Vor Anker

Mal ganz ehrlich – wer braucht die Tropen? Ich nicht! Ich komme mir vor wie in so einem schlechten Film über irgendeine lateinamerikanische Bananenrepublik, in der ein dicker, britischer Gouverneur sich den Verstand raus schwitzt, vollkommen erloschen unter einem müde quirlenden Ventilator liegt, durch brüchige Holzjalousien von der gleißenden Sonne notdürftig geschützt und sich und sein Leben und seinen Job hasst und den letzten Rest nicht verschwitzten Verstandes mit Rum hinrichtet.

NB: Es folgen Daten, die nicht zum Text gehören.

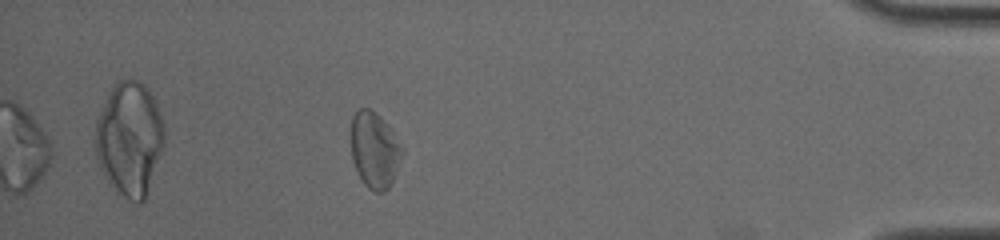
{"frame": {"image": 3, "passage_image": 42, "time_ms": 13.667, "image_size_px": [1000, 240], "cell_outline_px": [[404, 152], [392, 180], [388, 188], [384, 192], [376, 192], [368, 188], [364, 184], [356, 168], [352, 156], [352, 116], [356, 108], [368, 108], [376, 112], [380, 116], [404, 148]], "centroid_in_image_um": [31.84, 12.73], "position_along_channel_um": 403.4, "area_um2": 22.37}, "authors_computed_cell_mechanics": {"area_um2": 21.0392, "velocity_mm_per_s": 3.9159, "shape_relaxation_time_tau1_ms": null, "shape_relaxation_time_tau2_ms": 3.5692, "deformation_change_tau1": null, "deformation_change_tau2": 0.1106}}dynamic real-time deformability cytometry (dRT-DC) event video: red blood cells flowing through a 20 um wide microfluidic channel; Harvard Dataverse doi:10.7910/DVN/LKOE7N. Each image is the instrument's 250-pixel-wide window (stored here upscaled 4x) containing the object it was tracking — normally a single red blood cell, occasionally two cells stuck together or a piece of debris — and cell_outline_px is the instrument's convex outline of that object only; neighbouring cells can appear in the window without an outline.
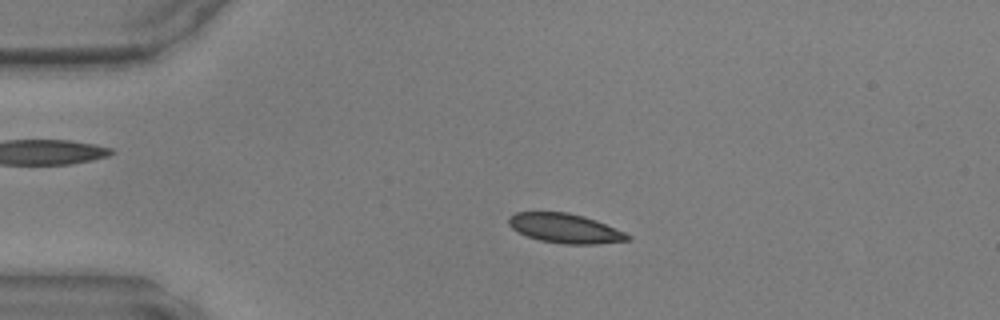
{"species": "common noctule bat (a hibernating species)", "species_latin": "Nyctalus noctula", "temperature_condition": "warm", "stored_images_in_passage": 45, "camera_frame_rate_fps": 3000, "um_per_image_px": 0.085, "animal": {"sex": "male", "body_mass_g": 17.9, "forearm_length_mm": 54.2}, "frame": {"image": 1, "passage_image": 8, "time_ms": 2.333, "image_size_px": [1000, 320], "cell_outline_px": [[632, 240], [596, 244], [564, 244], [540, 240], [528, 236], [512, 228], [508, 224], [508, 216], [516, 212], [568, 212], [584, 216], [596, 220], [624, 232], [632, 236]], "centroid_in_image_um": [48.05, 19.4], "position_along_channel_um": 37.0, "area_um2": 20.4}}
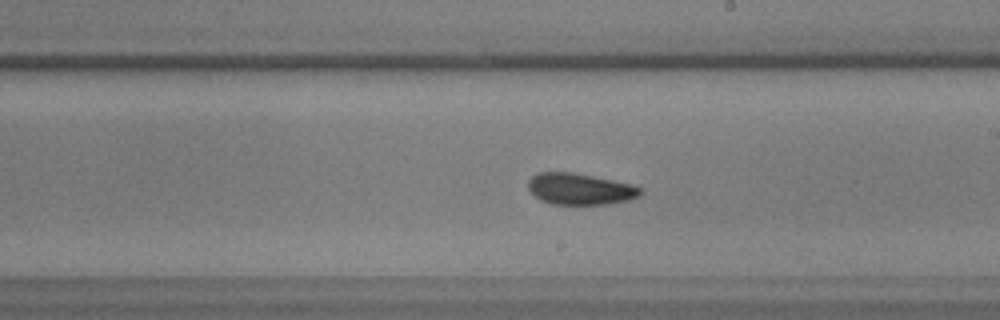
{"frame": {"image": 2, "passage_image": 25, "time_ms": 8.0, "image_size_px": [1000, 320], "cell_outline_px": [[644, 192], [640, 196], [628, 200], [608, 204], [552, 204], [540, 200], [528, 188], [528, 180], [532, 176], [540, 172], [572, 172], [632, 184], [640, 188]], "centroid_in_image_um": [49.31, 16.06], "position_along_channel_um": 239.7, "area_um2": 20.46}}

Echt mal – diese fiebrig feuchte Hitze liegt auf einem, wie eine Bleidecke. Die Klimaanlage auf dem Kahn hat schon längst aufgegeben, scheint’s. Fünf Decks weiter unten dreht der Kompressor auf Hochtouren, aber hier oben fällt nur ein laues Lüftchen aus der Ventilationsöffnung über mir. Lediglich die Philippinos fühlen sich wie zu Hause und hopsen breit grinsend an Bord rum. Erster Gedanke: Raus gehen! Ja, toll. Da haut es einen dann erst recht aus dem dampfenden Turnschuh.

Es ist 00:40 Ortszeit und wir liegen vor Anker. Warten darauf, dass der nächste Konvoi reingerufen wird. Letzter Stand der Dinge ist, dass wir ca. um 02:00 die erste von drei Eingangsschleusen erreichen werden. Um uns lauter andere Schiffe mit Festtagsbeleuchtung. Das sieht allerdings sehr hübsch aus. Stativ raus und ablichten!

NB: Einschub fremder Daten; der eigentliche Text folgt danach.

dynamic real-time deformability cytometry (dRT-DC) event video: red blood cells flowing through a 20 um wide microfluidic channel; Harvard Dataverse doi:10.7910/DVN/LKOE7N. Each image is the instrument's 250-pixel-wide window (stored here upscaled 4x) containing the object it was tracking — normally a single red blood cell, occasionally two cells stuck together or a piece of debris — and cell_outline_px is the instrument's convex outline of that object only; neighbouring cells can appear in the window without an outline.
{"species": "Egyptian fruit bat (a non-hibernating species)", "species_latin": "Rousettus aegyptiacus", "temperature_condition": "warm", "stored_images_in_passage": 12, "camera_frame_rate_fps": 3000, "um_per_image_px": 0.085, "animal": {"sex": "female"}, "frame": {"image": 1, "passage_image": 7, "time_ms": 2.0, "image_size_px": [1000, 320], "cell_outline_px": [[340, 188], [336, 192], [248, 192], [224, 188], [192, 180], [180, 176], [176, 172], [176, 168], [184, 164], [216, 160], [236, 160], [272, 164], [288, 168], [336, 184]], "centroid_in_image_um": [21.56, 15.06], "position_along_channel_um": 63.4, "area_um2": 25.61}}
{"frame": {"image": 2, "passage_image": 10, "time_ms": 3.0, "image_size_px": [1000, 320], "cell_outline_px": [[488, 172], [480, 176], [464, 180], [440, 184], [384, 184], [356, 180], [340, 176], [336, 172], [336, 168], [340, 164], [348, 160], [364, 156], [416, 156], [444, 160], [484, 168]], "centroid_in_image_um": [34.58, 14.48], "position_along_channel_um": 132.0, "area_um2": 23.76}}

Für die Mannschaft und die Offiziere wird das heftig. Die Durchfahrt dauert 15 Stunden, dann noch nach Manzanillo und dort gleich Ladung löschen und neue Ladung nehmen. Damit haben die so ca. eine 24-Stundenschicht – mindestens. Und im Maschinenraum sind mittlerweile unerfreuliche 45°C, wie mir der zweite Ingenieur beim essen augenrollend und müden Blickes sagte. Nein – nix Seefahrerromantik. Gar nicht!

Ich halte es hier drinnen nicht mehr aus. Ich geh doch noch mal raus. Draußen geht nun doch ein leichtes Lüftchen. Schlafen kann man eh nicht, weil die Ventilatoren dröhnen wie Geist – müssen sie, sonst wird es da unten noch heißer…

Miraflores

Was ein Anblick! Was ein Ausblick! Man verliert den Überblick…

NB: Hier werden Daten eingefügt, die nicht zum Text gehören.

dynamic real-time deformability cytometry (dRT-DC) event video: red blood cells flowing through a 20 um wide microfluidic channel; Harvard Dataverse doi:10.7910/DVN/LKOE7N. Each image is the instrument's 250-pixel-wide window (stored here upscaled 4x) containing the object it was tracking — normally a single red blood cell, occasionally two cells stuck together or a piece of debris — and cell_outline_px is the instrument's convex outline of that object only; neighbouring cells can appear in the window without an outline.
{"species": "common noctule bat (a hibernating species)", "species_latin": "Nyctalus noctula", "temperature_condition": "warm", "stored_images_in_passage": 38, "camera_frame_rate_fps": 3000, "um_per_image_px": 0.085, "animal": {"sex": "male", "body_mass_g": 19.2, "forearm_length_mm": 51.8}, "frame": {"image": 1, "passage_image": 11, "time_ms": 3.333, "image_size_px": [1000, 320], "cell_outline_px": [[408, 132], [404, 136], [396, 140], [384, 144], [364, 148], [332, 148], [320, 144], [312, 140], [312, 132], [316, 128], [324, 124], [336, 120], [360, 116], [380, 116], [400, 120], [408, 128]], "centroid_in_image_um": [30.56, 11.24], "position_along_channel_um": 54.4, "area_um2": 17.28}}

Ich habe doch noch ein paar Nachtaufnahmen gemacht. Ähm.. Also, 1083 – davon sind 106 übrig geblieben und 44 in der engeren Auswahl fürs Blog gelandet. Bilderschlacht, Regenschlacht, Hitzeschlacht… Ich bin erschlagen und habe wieder dieses britische Gouverneur-Feeling…

Da fährt man in Balboa – grandiose Skyline – auf die erste Schleuse zu. Miraflores. Das sieht aus wie eine Startbahn auf dem Flughafen. Grüne und rote Lichter in einer schnurgeraden Linie. Sehr beeindruckend. Am Ende der Einfahrt dann die Amerikabrücke und links davon die Baustelle für die neuen Schleusen. Vollkommen gigantisch – so etwas habe ich noch nie gesehen. Und nachts sieht es natürlich noch beeindruckender aus, denn alles wird von unzähligen Flutlichtern taghell ausgeleuchtet. Gegen diese Baustelle ist das Loch damals am Potsdamer Platz eine ziemliche Lachnummer.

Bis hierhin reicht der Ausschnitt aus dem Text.